Her voice raised in excitement. "I don't know if you believe in this--this mystery side of life--but it was quite curious, a month before he died, he said to me: Mother, I want to be christened. Out of the blue. And he asked me to find a cross with a Jesus engraved on it. 'I want to chat with Jesus,' he said, just like that. Imagine that. 'I want to chat with Jesus!' And where was I going to find a cross with a Jesus engraved on top that he could speak to?"
She fingered her pendant: there it was, Jesus in bas relief on a silver cross.

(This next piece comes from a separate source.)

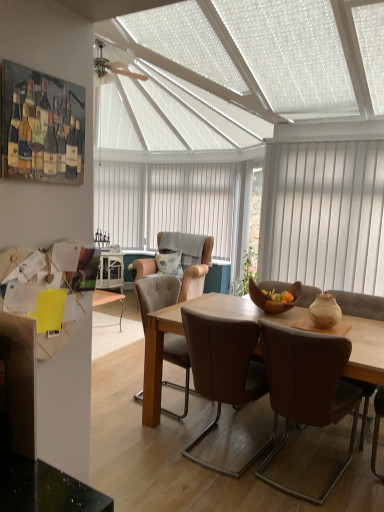
Find the location of `leather armchair at center, which is counted as the fourth chair, starting from the front`. leather armchair at center, which is counted as the fourth chair, starting from the front is located at coordinates (196, 273).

"He must have been a happy boy," I said.
"Oh yes, he was he a happy boy!" she said--and her eyes shone, a bit bright.
"How strange, though. Seven years! And then he is gone!"
"Oh yes it is so strange!" she smiled gaily. "What a gift! What a gift he was to pass through our lives!"
So every Christmas they had another country for 48 hours--last year Florence, and another time Venice, and right when he died--oh that time was Easter, she said--they went to New York.
Indeed, early in her conversation, she had extolled the Met for its original art exhibits, after I had said that the French do them best: we had both gone to the same "Napolean in Egypt" exhibit in Paris, the day before. She agreed: it was a fantastic exhibit, so focused: Napolean became famous for his expedition in Egypt, although--as few know--he had lost!
"Chased out!" she added.
And it turned out we both lived in Paris, on opposite ends, although she was about to move, she said, right in the new year. A man she had taken care of once upon a time had surprised her by bequeathing her his Eiffel Tower view apartment when he died.
"Ah life has surprises!" she said--her face crinkling in a mixture of sadness and joy. "Sometimes bad, and sometimes good!"
"So you find life has surprises?" I said.
"But every day is a surprise!"
Indeed, we were taxi-ing over the bridge of the Nile, and our Egyptian taxi driver had just put in a cassette of South American salsa, quite an unusual Christmas moment!
At the Egyptian Museum, I complained that perhaps I had negotiated poorly for us, at 40 Egyptian pounds for the ride, as the meter read only 24.
"Oh, but look--our conversation was free! And that was the best part!"
We bounded out into the busy street-- "Merry Christmas!" we cheered--and off we went to look at the ancient pharaohs.